STATED EXERCISE:
In the overlayfs thread, retype the passage word for word, starting at "My confidence in" and ending at "sanction/support/document related techniques.".

DOCUMENT PASSAGE:
____________________
Re: overlayfs: NFS lowerdir changes & opaque negative lookups

Mike Baynton <mike@xxxxxxxxxxxx> · Thu, 11 Jul 2024 22:24:54 -0500

On 7/11/24 18:30, Amir Goldstein wrote:
> On Thu, Jul 11, 2024 at 6:59 PM Daire Byrne <daire@xxxxxxxx> wrote:
>> Basically I have a read-only NFS filesystem with software releases
>> that are versioned such that no files are ever overwritten or changed.
>> New uniquely named directory trees and files are added from time to
>> time and older ones are cleaned up.
>>
> 
> Sounds like a common use case that many people are interested in.

I can vouch that that's accurate, I'm doing nearly the same thing. The
properties of the NFS filesystem in terms of what is and is not expected
to change is identical for me, though my approach to incorporating
overlayfs has been a little different.

My confidence in the reliability of what I'm doing is still far from
absolute, so I will be interested in efforts to validate/officially
sanction/support/document related techniques.

The way I am doing it is with NFS as a data-only layer. Basically my use
case calls for presenting different views of NFS-backed data (it's
software libraries) to different applications. No application wants or
needs to have the entire NFS tree exposed to it, but each application
wants to use some data available on NFS and wants it to be presented in
some particular local place. So I actually wanted a method where I
author a metadata-only layer external to overlayfs, built to spec.

Essentially it's making overlayfs redirects be my symlinks so that code
which doesn't follow symlinks or is otherwise influenced by them is none
the wiser.

>> My first question is how bad can the "undefined behaviour" be in this
>> kind of setup?
____________________
[Collected data]
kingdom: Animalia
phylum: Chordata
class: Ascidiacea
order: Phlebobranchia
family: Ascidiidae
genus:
____________________
ANSWER TO THIS TASK:
My confidence in the reliability of what I'm doing is still far from
absolute, so I will be interested in efforts to validate/officially
sanction/support/document related techniques.